Ndwandwe adds: “We have introduced more advanced medical equipment and are now able to, for example, diagnose TB much faster than before when it could take up to a week to receive the results. A patient can now be tested and receive the results on the same day by means of a Gene-Xpert machine.
“We have also improved the efficiency of CT scans by now carrying them out on site rather than having to send patients somewhere else. We are introducing more and more equipment to enable us to diagnose and intervene as quickly as possible.”
To compliment the constant development and upgrading of Edendale’s efficiencies, the hospital has to dedicate the same levels of focus on up-skilling its personnel also, to ensure that the two go hand in hand to provide optimum care.
This sometimes means overcoming skills shortages in key areas, but thanks to an extensive recruitment strategy, significant affiliations with domestic and international NGOs, and a budget set aside to ensure the attraction and retention of staff, Edendale has embedded high levels of service excellence within its core.
“We hold our own internal Service Excellence Awards to recognise the departments that have outperformed others and the individuals who have done exceptionally well each year,” Ndwandwe explains. “This initiative began five years’ ago and helps to create an atmosphere where people are motivated to do better knowing that their good work will be rewarded by management.
“We recognise areas of clinical intervention and innovation; levels of good practice on six key priorities; health and safety, infection control, positive staff attitudes, cleanliness within the hospital, patient care in terms of things like reducing waiting times, availability of medicines, blood and other supplies, and also loyalty to the department with some people having been with the hospital for as long as 40 years.”
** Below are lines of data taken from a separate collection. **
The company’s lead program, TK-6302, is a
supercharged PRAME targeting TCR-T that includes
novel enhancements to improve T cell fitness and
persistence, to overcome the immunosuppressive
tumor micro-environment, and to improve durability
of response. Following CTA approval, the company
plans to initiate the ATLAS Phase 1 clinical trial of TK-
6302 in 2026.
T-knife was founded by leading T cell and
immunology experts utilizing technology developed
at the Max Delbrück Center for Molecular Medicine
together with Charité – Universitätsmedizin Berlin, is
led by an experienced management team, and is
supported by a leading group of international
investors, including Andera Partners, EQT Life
These awards are indicative of the philosophies that Edendale Hospital has stayed true to over the years, and will continue to do so in the future.
Across areas of corporate social responsibility, the hospital has formed vital partnerships on an international scale to provide youth health academy and educational opportunities, while also helping the wider battle against diseases such as TB and aids.
With these activities combined with the core functions within the compounds of the hospital though, there is a growing need for even further physical growth; a wish which Ndwandwe pinpoints as the key to Edendale’s future.
“In the next two years, we are hoping that we’ll be sharing the good news that funding has been acquired for the building of a brand new regional hospital, because we need it,” she notes. “We are looking after a population too big and, at this stage, the current size of the hospital does not align with the number of patients.
The CEO concludes: “We are the only regional hospital within the two large districts so it can be overwhelming to deal with those numbers. A brand new regional hospital has already been planned for and we know what we need to have, so we hope to source this funding and get this expedited, so we can offer even more healthcare services in the future.”